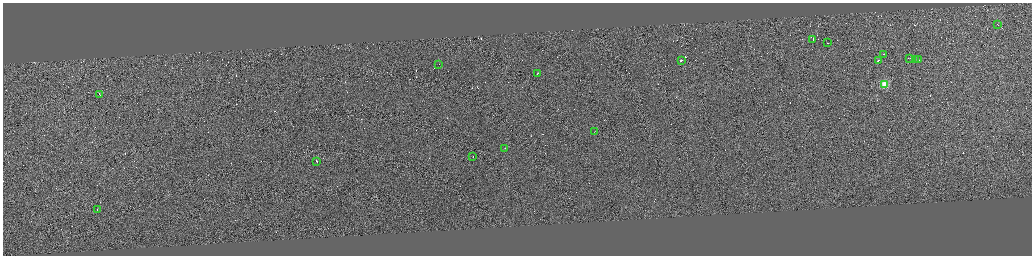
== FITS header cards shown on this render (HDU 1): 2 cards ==
NAXIS1  =                 4118
NAXIS2  =                 1013

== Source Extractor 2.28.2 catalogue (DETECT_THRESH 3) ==
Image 4118 x 1013 px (HDU 1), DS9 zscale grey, zoomed out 1/4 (1 PNG px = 4 x 4 image px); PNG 1034 x 258 px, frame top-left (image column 4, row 1011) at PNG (3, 3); each listed source drawn as its Kron ellipse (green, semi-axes under 4 px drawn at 4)
Background -0.0775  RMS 3.9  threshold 11.6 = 3 sigma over >= 5 px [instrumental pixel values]
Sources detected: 318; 300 cannot appear on this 1/4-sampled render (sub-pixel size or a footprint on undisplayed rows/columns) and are neither listed nor drawn; the other 18 listed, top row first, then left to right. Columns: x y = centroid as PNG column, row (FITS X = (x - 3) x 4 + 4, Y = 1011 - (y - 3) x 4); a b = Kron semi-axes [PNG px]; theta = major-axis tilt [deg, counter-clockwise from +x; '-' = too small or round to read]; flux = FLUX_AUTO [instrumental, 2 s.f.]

===============

• Description of the task: Reproduce word for word the lines starting at the one that contains "Source Extractor 2.28.2" and ending at the last line.

• Correct answer:
== Source Extractor 2.28.2 catalogue (DETECT_THRESH 3) ==
Image 4118 x 1013 px (HDU 1), DS9 zscale grey, zoomed out 1/4 (1 PNG px = 4 x 4 image px); PNG 1034 x 258 px, frame top-left (image column 4, row 1011) at PNG (3, 3); each listed source drawn as its Kron ellipse (green, semi-axes under 4 px drawn at 4)
Background -0.0775  RMS 3.9  threshold 11.6 = 3 sigma over >= 5 px [instrumental pixel values]
Sources detected: 318; 300 cannot appear on this 1/4-sampled render (sub-pixel size or a footprint on undisplayed rows/columns) and are neither listed nor drawn; the other 18 listed, top row first, then left to right. Columns: x y = centroid as PNG column, row (FITS X = (x - 3) x 4 + 4, Y = 1011 - (y - 3) x 4); a b = Kron semi-axes [PNG px]; theta = major-axis tilt [deg, counter-clockwise from +x; '-' = too small or round to read]; flux = FLUX_AUTO [instrumental, 2 s.f.]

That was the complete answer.